→ **Exercise material**:
════════

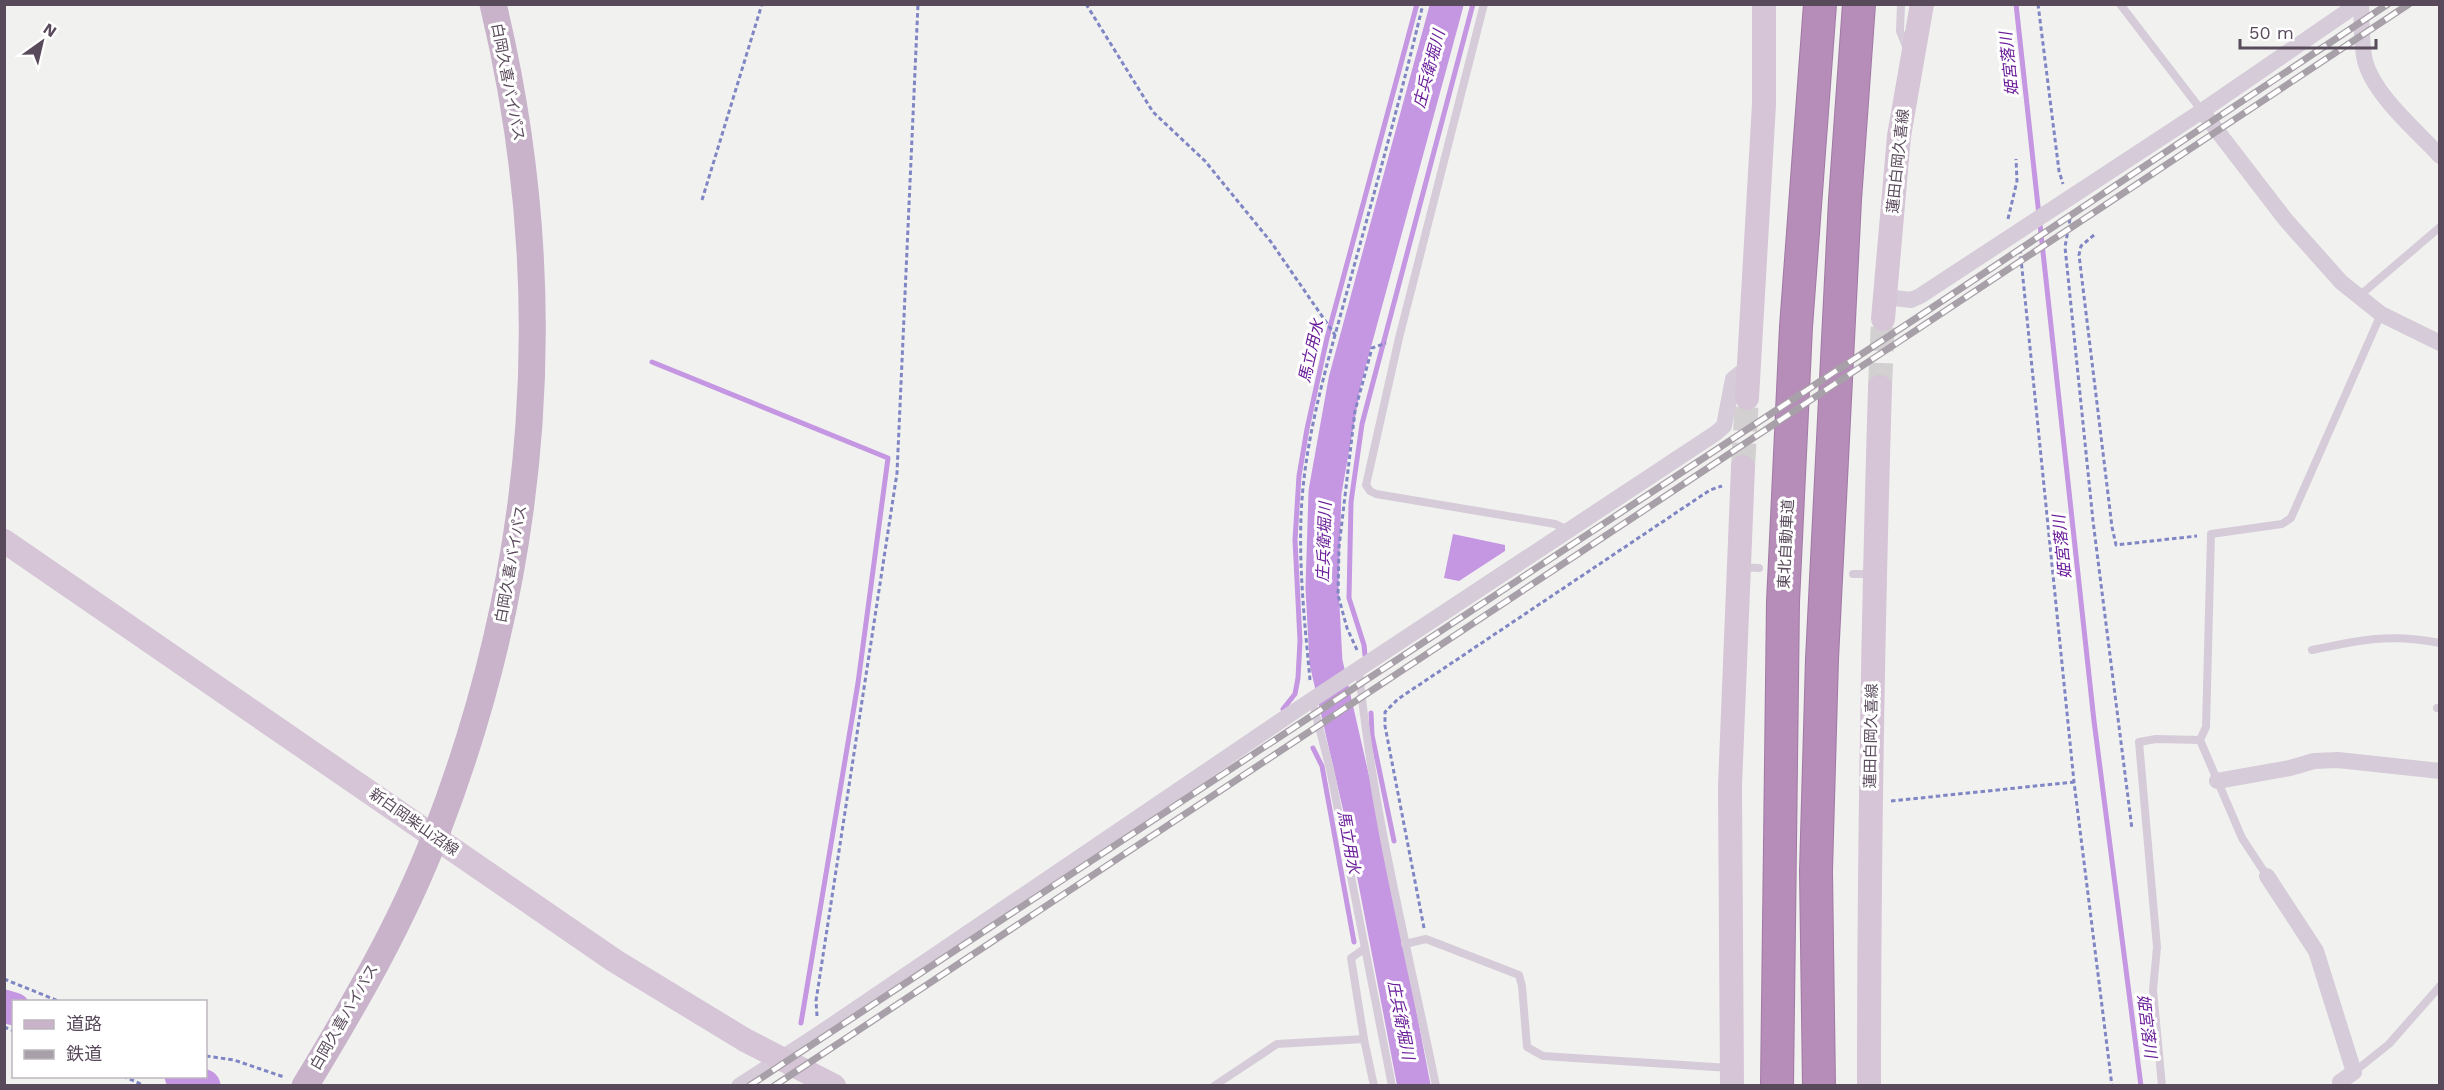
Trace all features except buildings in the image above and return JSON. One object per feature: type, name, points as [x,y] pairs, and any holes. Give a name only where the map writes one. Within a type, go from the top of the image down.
[{"type":"highway","name":"東北自動車道","points":[[1777,1086],[1784,602],[1796,327],[1820,4]]},
{"type":"highway","points":[[1819,1086],[1816,872],[1822,671],[1845,200],[1859,4]]},
{"type":"main road","name":"白岡久喜バイパス","points":[[305,1085],[370,973],[435,837],[484,689],[500,627],[522,508],[528,455],[532,344],[527,199],[514,106],[493,4]]},
{"type":"street","points":[[1747,398],[1764,104],[1764,4]]},
{"type":"street","name":"蓮田白岡久喜線","points":[[1884,308],[1899,136],[1922,4]]},
{"type":"street","points":[[1884,308],[1920,296],[2202,111],[2359,4],[2363,48],[2370,74],[2379,89],[2439,156]]},
{"type":"street","points":[[2202,111],[2285,219],[2325,266],[2358,298],[2381,314],[2439,343]]},
{"type":"street","points":[[739,1086],[1316,698],[1716,433],[1724,426],[1733,379],[1747,368]]},
{"type":"street","name":"蓮田白岡久喜線","points":[[1869,1086],[1870,804],[1864,574],[1880,387]]},
{"type":"street","points":[[1732,1077],[1730,786],[1749,567],[1742,479]]},
{"type":"street","name":"新白岡柴山沼線","points":[[4,541],[615,962],[745,1040],[834,1086]]},
{"type":"street","points":[[2217,781],[2290,768],[2314,761],[2338,760],[2439,771]]},
{"type":"street","points":[[2267,876],[2316,951],[2354,1072],[2338,1084]]},
{"type":"lane","points":[[1484,4],[1399,338],[1366,485],[1376,494],[1555,524],[1570,531]]},
{"type":"lane","points":[[1901,4],[1900,31],[1911,61]]},
{"type":"lane","points":[[2120,4],[2202,111]]},
{"type":"lane","points":[[2358,298],[2439,226]]},
{"type":"lane","points":[[2267,876],[2242,838],[2200,740],[2206,727],[2211,534],[2282,524],[2291,518],[2381,314]]},
{"type":"lane","points":[[2312,650],[2367,638],[2412,637],[2439,643]]},
{"type":"lane","points":[[1355,673],[1406,944],[1436,1086]]},
{"type":"lane","points":[[1316,698],[1392,1086]]},
{"type":"lane","points":[[2162,1086],[2153,990],[2157,947],[2139,742],[2156,739],[2200,740]]},
{"type":"lane","points":[[1406,944],[1426,939],[1518,975],[1522,986],[1527,1047],[1543,1056],[1732,1077]]},
{"type":"lane","points":[[1364,949],[1351,958],[1374,1086]]},
{"type":"lane","points":[[2354,1072],[2389,1044],[2439,986]]},
{"type":"lane","points":[[1214,1086],[1277,1044],[1364,1039]]},
{"type":"path","points":[[702,200],[762,4]]},
{"type":"path","points":[[822,1032],[816,1015],[816,1001],[897,473],[918,4]]},
{"type":"path","points":[[1086,4],[1153,112],[1205,161],[1271,242],[1335,335]]},
{"type":"path","points":[[1316,698],[1302,590],[1301,516],[1306,467],[1313,425],[1335,335],[1401,94],[1423,4]]},
{"type":"path","points":[[2038,4],[2063,203],[2072,208],[2065,247],[2095,532],[2133,839]]},
{"type":"path","points":[[2016,159],[2017,181],[2008,224],[2019,231],[2074,782],[2112,1086]]},
{"type":"path","points":[[2094,235],[2081,246],[2079,255],[2116,545],[2211,534]]},
{"type":"path","points":[[1355,673],[1360,658],[1347,628],[1338,594],[1343,501],[1355,411],[1372,348],[1399,338]]},
{"type":"path","points":[[1426,939],[1385,726],[1385,712],[1398,699],[1710,490],[1742,479]]},
{"type":"path","points":[[1870,804],[2074,782]]},
{"type":"path","points":[[4,980],[56,1000]]},
{"type":"path","points":[[207,1056],[234,1060],[305,1085]]},
{"type":"path","points":[[125,1078],[145,1086]]},
{"type":"shaded area","points":[[1453,534],[1505,545],[1505,551],[1459,581],[1444,578]]},
{"type":"waterway","name":"馬立用水","points":[[1283,709],[1295,694],[1298,678],[1300,641],[1295,540],[1299,476],[1307,429],[1327,338],[1417,4]]},
{"type":"waterway","name":"庄兵衛堀川","points":[[1414,1086],[1366,836],[1326,662],[1322,588],[1325,492],[1345,380],[1447,4]]},
{"type":"waterway","points":[[1365,655],[1349,598],[1351,502],[1362,424],[1473,4]]},
{"type":"waterway","name":"姫宮落川","points":[[2016,4],[2094,721],[2141,1086]]},
{"type":"waterway","points":[[652,362],[888,458],[858,683],[801,1023]]},
{"type":"waterway","points":[[1371,713],[1372,735],[1394,841]]},
{"type":"waterway","name":"馬立用水","points":[[1313,748],[1322,766],[1354,942]]},
{"type":"waterway","points":[[4,1006],[12,1008]]},
{"type":"waterway","points":[[186,1078],[204,1086]]},
{"type":"tunnel","points":[[1880,387],[1883,319]]},
{"type":"tunnel","points":[[1743,467],[1747,398]]},
{"type":"railway","points":[[749,1086],[1924,313],[2388,4]]},
{"type":"railway","points":[[774,1086],[2409,4]]}]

════════

→ **The task**: Take the entries above and copy out all lines with the string "railway".

→ **Task answer**:
{"type":"railway","points":[[749,1086],[1924,313],[2388,4]]},
{"type":"railway","points":[[774,1086],[2409,4]]}]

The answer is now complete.